Goncharova and her friend, the composer and pianist Svetlana Golybina, “asked to go to Mongolia, Ulan-Ude city”, she says. It was then an autonomous Soviet republic, but more importantly, “it had the only Buddhist temple in the Soviet Union. It was the reason I wanted to go. We attended a congress of lamas and the Dalai Lama came. We felt their intentions, their interests. Since then Buddhism has always been very close to me. Traditionally speaking, I’m Catholic, but not strictly – I’m open to other religions and other mystical teachings.”

Listen to part one of Goncharova’s Ocean.

After a year in Mongolia, Goncharova returned to Leningrad, which gifted another life-changing experience: seeing Vyacheslav Ganelin’s free jazz trio at a festival. It opened her ears to wider sonic possibilities. “It seemed similar to what we studied,” she says, “but it was different. It was more holistic, more organic, more expressive.”

She fell in with the Soviet underground rock scene, including the collective Pop-Mechanika, and got to know composers including Sergey Letov. But in 1984 she moved to Tallinn with her husband, Igor Zubkov, and lost her connection to those scenes. “Free jazz wasn’t developed in Tallinn,” she says. “There was no audience and no musicians. I thought, ‘I have to start playing free jazz alone.’ I needed four or five ‘voices’. So my husband bought me a tape recorder.”

Goncharova and Zubkov are close collaborators. He is an engineer who helps to realise her musical visions by setting up ways to overdub with basic equipment, electrifying and building her string instruments, and constructing contact mics for them to record the sounds of household objects. She is clear that even with the electronics, she always wanted her violin to sound like a violin, but these bespoke modifications mean the tone of her playing is utterly distinctive, with a tactility like raw silk: fine and luxurious; soft but with grain.

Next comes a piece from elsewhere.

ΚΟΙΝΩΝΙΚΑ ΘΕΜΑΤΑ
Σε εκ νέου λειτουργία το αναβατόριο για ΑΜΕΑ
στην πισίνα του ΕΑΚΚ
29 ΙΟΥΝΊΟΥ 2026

The epic symphony Ocean is unquestionably her magnum opus, but after completing it in 2022 she stopped composing, finding that her ideas just wouldn’t coalesce – until Campanelli emerged fully formed. Ocean had a cosmic scope, articulating “the source of all forms that receive life within space and time. Ocean was all-encompassing – it was like the universe. So any other idea seemed too small next to it. It was difficult for me to get into a mood where another idea could become worthy – could look as global and as important as those ones.”

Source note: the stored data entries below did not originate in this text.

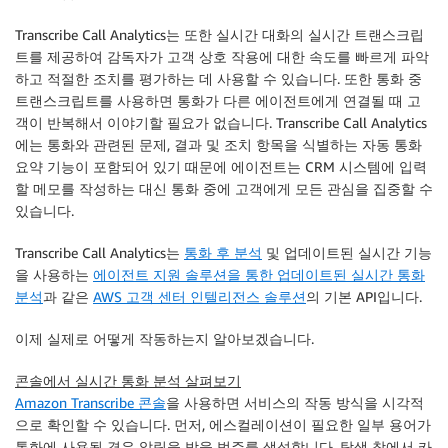
Transcribe Call Analytics는 또한 실시간 대화의 실시간 트랜스크립
트를 제공하여 감독자가 고객 상호 작용에 대한 속도를 빠르게 파악
하고 적절한 조치를 평가하는 데 사용할 수 있습니다. 또한 통화 중
트랜스크립트를 사용하면 통화가 다른 에이전트에게 연결될 때 고
객이 반복해서 이야기할 필요가 없습니다. Transcribe Call Analytics
에는 통화와 관련된 문제, 결과 및 조치 항목을 식별하는 자동 통화
요약 기능이 포함되어 있기 때문에 에이전트는 CRM 시스템에 입력
할 메모를 작성하는 대신 통화 중에 고객에게 모든 관심을 집중할 수
있습니다.
Transcribe Call Analytics는
통화 후 분석
및 업데이트된 실시간 기능
을 사용하는
에이전트 지원 솔루션을 통한 업데이트된 실시간 통화
분석
과 같은
AWS 고객 센터 인텔리전스 솔루션
의 기본 API입니다.
이제 실제로 어떻게 작동하는지 알아보겠습니다.
콘솔에서 실시간 통화 분석 살펴보기
Amazon Transcribe 콘솔
을 사용하면 서비스의 작동 방식을 시각적
으로 확인할 수 있습니다. 먼저, 에스컬레이션이 필요한 일부 용어가
통화에 사용될 경우 알림을 받을
범주
를 생성합니다. 탐색 창에서
카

Relatively speaking, Campanelli’s quest to articulate life as a whole is almost provincial. The title means bells or bell-ringer in Italian (a language Goncharova speaks). It opens and closes with the gentle herald of struck Tibetan bowls, which give way to wavy glissandos and resonant strata of featherlight strings. “When we come to this world, something happens, some kind of contact is established between the highest realm and the physical realm,” she says. “Then when something happens in our life – something important – the sound of bell ringing is what we hear. When we leave this life, maybe that bell will ring a little bit longer, because it has to embody everything: what was at the beginning, what was in the middle and what is at the final stage. It’s not something that stops, it’s some sort of transition, maybe to an eternal life.”

Goncharova considers herself a pacifist. “Any war is disgusting to me,” she says when I ask about the ongoing conflict in her native Ukraine. “Over the last three years, I have realised life in the world has changed. It has changed for every person.” I ask if she considers her music to be spiritual. “Yes,” she says decisively. “But if I highlighted this, people might reject [my music]. They wouldn’t accept it. Those people who want it, they can find the spiritual in it. You can’t really live outside of the spiritual if you’re a musician.”